Saçma sapan, abuk sabuk tarihlere sabitlediler değerlerimizi.
Sevgililer, babalar ve yoldaki anneler günü.
Hatırlamanın tarihi mi olur?
İki üç hafta öncesinden yapılan reklamların haddi hesabı yok.
Billboard’lar, televizyon kanalları olmazsa olmaz sanal medya ile gözümüze soka soka yarışıyorlar.
İster istemez beyinlerin odak noktası haline geliyor. Hipnoza giriyoruz (uyandırma sanatı) işliyorlar ilmek ilmek.
Amerikalı sevgili Anna Jarvis’in kaybettiği annesi için başlattığı anma günü bizimde milli bayramımız oldu.
Laf ola beri gele, bilinçli tuzakların habersiz varisleri haline geldik.
Yabancıların her haltına gebe kalmak zorundalığı damarlarımıza işlemiş malesef. Kan kaybediyoruz farkındalık sıfır.
Toplumsal çöküşün eşiğinde arafta kalmış balık aklı ile yaşayan bireyler haline getirildik.
Anne ve babası en değerli varlığıdır insanoğlunun. Hakları hiç bir zaman ödenemez. Yeğane varlıklarımız iken onları gün ve gecelere raptiliyeledik. Kendi örf ve adetlerinize manevi kültürünüze sahip çıkamazsanız Alaaddin’in sihirli lambasindaki cin’den farknız olmaz.

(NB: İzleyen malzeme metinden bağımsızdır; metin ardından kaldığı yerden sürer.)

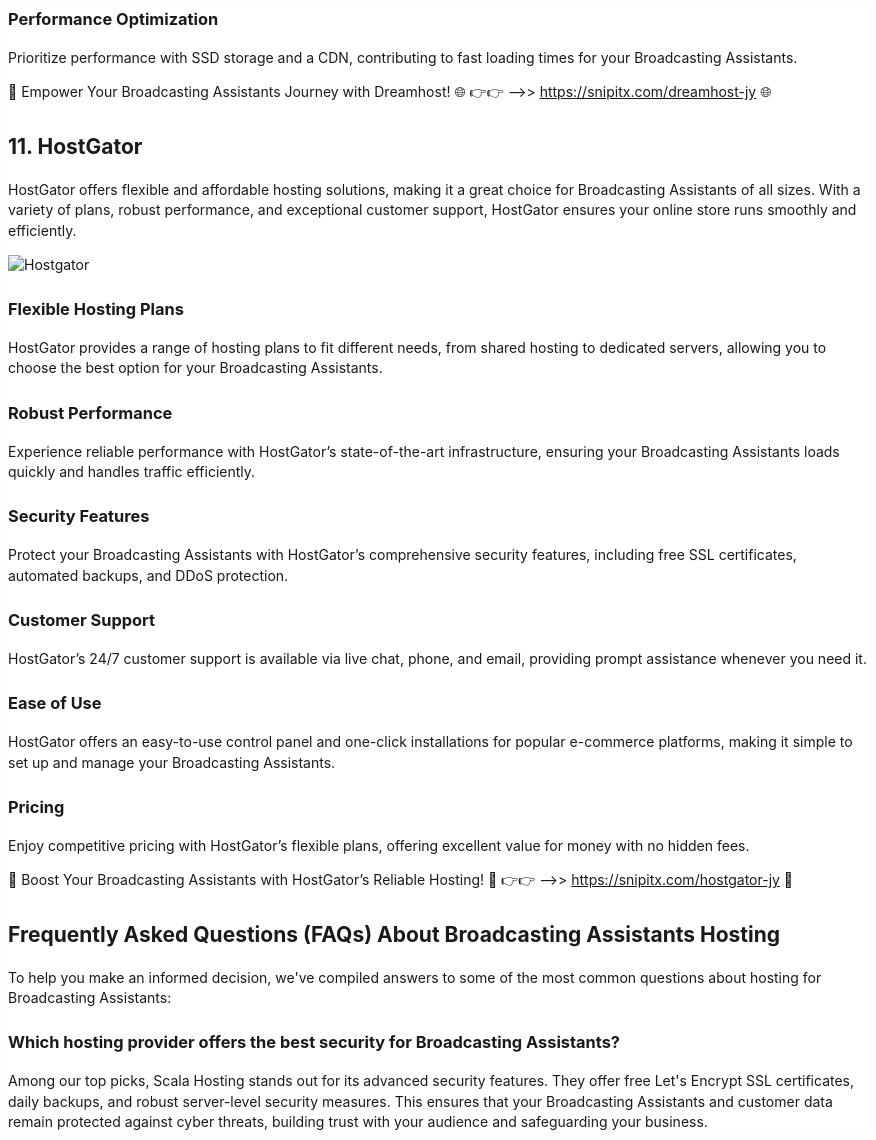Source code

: ### Performance Optimization
Prioritize performance with SSD storage and a CDN, contributing to fast loading times for your Broadcasting Assistants.

🚀 Empower Your Broadcasting Assistants Journey with Dreamhost! 🌐
👉👉 -->> https://snipitx.com/dreamhost-jy 🌐

## 11. HostGator

HostGator offers flexible and affordable hosting solutions, making it a great choice for Broadcasting Assistants of all sizes. With a variety of plans, robust performance, and exceptional customer support, HostGator ensures your online store runs smoothly and efficiently.

![Hostgator](https://i.imgur.com/SNC0dSu.jpeg "Hostgator Hosting")

### Flexible Hosting Plans
HostGator provides a range of hosting plans to fit different needs, from shared hosting to dedicated servers, allowing you to choose the best option for your Broadcasting Assistants.

### Robust Performance
Experience reliable performance with HostGator’s state-of-the-art infrastructure, ensuring your Broadcasting Assistants loads quickly and handles traffic efficiently.

### Security Features
Protect your Broadcasting Assistants with HostGator’s comprehensive security features, including free SSL certificates, automated backups, and DDoS protection.

### Customer Support
HostGator’s 24/7 customer support is available via live chat, phone, and email, providing prompt assistance whenever you need it.

### Ease of Use
HostGator offers an easy-to-use control panel and one-click installations for popular e-commerce platforms, making it simple to set up and manage your Broadcasting Assistants.

### Pricing
Enjoy competitive pricing with HostGator’s flexible plans, offering excellent value for money with no hidden fees.

🌟 Boost Your Broadcasting Assistants with HostGator’s Reliable Hosting! 🚀
👉👉 -->> https://snipitx.com/hostgator-jy 🚀

## Frequently Asked Questions (FAQs) About Broadcasting Assistants Hosting

To help you make an informed decision, we've compiled answers to some of the most common questions about hosting for Broadcasting Assistants:

### Which hosting provider offers the best security for Broadcasting Assistants? 
Among our top picks, Scala Hosting stands out for its advanced security features. They offer free Let's Encrypt SSL certificates, daily backups, and robust server-level security measures. This ensures that your Broadcasting Assistants and customer data remain protected against cyber threats, building trust with your audience and safeguarding your business.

Anne ve babamızı yad etmek için ne Amerikalı Anna’ya ne de Lyndon Jonson’a ihtiyacımızmı var.
Hepsi bile bile tezgahlanmış merdiven altı ürünler.
İki anma günü ve ikiside Amerikalı ne hikmetse?
Öyle bir zamandayız ki bu tür anma günleri sarmıyor ağlayan yaraları. Hepsi pembe bir yalan.
Annenin on cocuguna baktığı ama bir anaya bakılamayan, bakamayan nesil olduk. Malesef dar-ül acezeler ana baba kaynıyor. Hatırı sorulmayan, kapısı çalınmayan, gözleri yollara sürgün yürekler kol gezerken 14 Mayıs’ta mı alacaksınız gönüllerini?
Ana babadan habersizlerin avunmak için sığındığı limandır anneler günü. UNUTMAYINIZ’ki değerlerinizi korumazsanız başkalarının değerlerine mahkum kalarak yaşarsınız.